Die Mutter zweier Söhne, die erst
Krankenschwester lernte und dann Philosophie und Geschichte
studierte, ist ein Glücksfall für die Linkspartei. Vielleicht der
einzige in diesen Tagen, in denen es um den bunten Haufen so
schlecht bestellt scheint, wie seit düsteren PDS-Zeiten nicht mehr.
Die kennt Schwabedissen nur aus Erzählungen. Die eloquente
Feministin stieß erst über die Wahlalternative Arbeit und Soziale
Gerechtigkeit (WASG) dazu.
In der Berliner Parteizentrale konnte man lange
Zeit mit den rebellischeren GenossInnen an Rhein und Ruhr wenig
anfangen. Der nordrhein-westfälische Landesverband galt manchen im
Karl-Liebknecht-Haus gar als "Hort des Wahnsinns". Doch statt auf
Fundamentalopposition setzte die NRW-Landtagsfraktion darauf, alle
Initiativen zu unterstützen, die aus ihrer Sicht die Arbeits- und
Lebensbedingungen für abhängig Beschäftigte, Erwerbslose, Schüler,
Studierende und Rentner verbessern. Damit gab sie der rot-grünen
Minderheitsregierung den Mut und die Stimmen, sich an ihre
Wahlversprechen zu halten: von der Abschaffung der Studiengebühren,
der Beitragsfreiheit für das letzte Kita-Jahr bis zur Einführung der
direkten Abwahl von Bürgermeistern, die letztlich Duisburgs
starrköpfigen CDU-Oberbürgermeister Adolf Sauerland das Amt kostete.

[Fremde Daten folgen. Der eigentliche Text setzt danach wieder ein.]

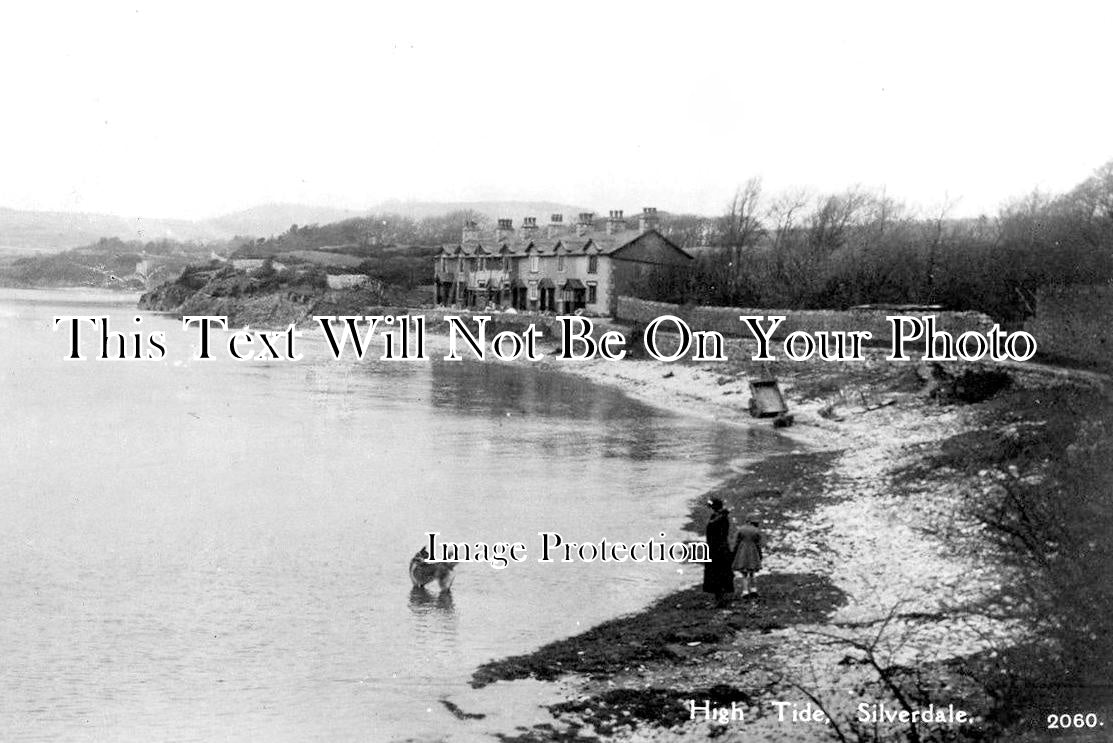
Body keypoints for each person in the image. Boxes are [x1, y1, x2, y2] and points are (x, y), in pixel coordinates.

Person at [702, 497, 735, 606]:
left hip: (718, 549)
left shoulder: (721, 518)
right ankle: (719, 598)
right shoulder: (719, 517)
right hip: (715, 548)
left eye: (711, 507)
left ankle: (720, 599)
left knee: (718, 573)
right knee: (716, 573)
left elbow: (715, 530)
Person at [733, 514, 763, 597]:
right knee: (752, 572)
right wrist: (760, 555)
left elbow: (736, 543)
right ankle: (754, 589)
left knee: (744, 573)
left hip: (742, 552)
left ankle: (745, 591)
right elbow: (758, 544)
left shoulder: (741, 529)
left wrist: (734, 553)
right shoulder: (756, 531)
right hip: (753, 552)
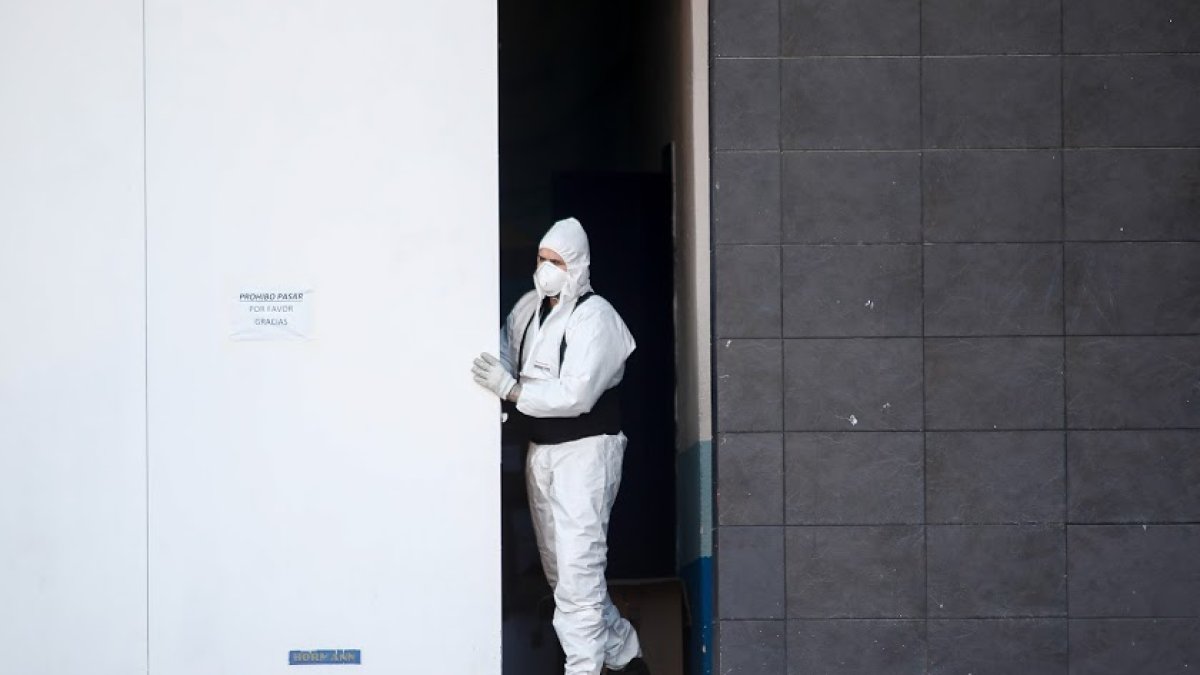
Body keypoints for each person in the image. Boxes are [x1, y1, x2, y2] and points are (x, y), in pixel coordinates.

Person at [472, 217, 650, 675]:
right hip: (542, 452)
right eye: (542, 258)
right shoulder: (529, 308)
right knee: (563, 577)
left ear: (577, 265)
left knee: (579, 576)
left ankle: (584, 668)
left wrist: (512, 391)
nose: (546, 268)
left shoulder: (598, 318)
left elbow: (576, 394)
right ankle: (627, 657)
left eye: (556, 261)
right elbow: (507, 352)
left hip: (585, 453)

In der Bildungspolitik bot die Linkspartei
ebenfalls ihre Unterstützung an, doch SPD und Grüne entschieden sich
lieber für den "Schulkonsens" mit der CDU. "Wie wir haben SPD und
Grüne 2010 in ihren Wahlprogrammen eine Schule für alle gefordert",
ärgert sich Schwabedissen. "Doch dann haben sie sich nicht ans
Gymnasium rangetraut."
Auch beim Landeshaushalt, dessen Scheitern zur
Blitzauflösung des Parlaments führte, hatte sich die Linkspartei
gesprächsbereit gezeigt. Aber SPD und Grünen blockten ab. Als
unbezahlbar bezeichneten sie die von der Linkspartei geforderte
Einführung eines landesweiten Sozialtickets für 15 Euro pro Person
und Monat. "Das hätte im zweiten Halbjahr 35 Millionen Euro
gekostet", rechnet Schwabedissen vor, "die Neuwahlen kosten das Land
45 Millionen."
Trotz des abrupten Endes hofft Schwabedissen auf
eine Neuauflage des Projekts Minderheitsregierung. Das habe das
Parlament und damit die Demokratie gestärkt, ist sie überzeugt. Es
hängt vom Einzug der Linkspartei ab, ob sich diese Chance noch
einmal bieten wird. "Das wird total eng", weiß Schwabedissen.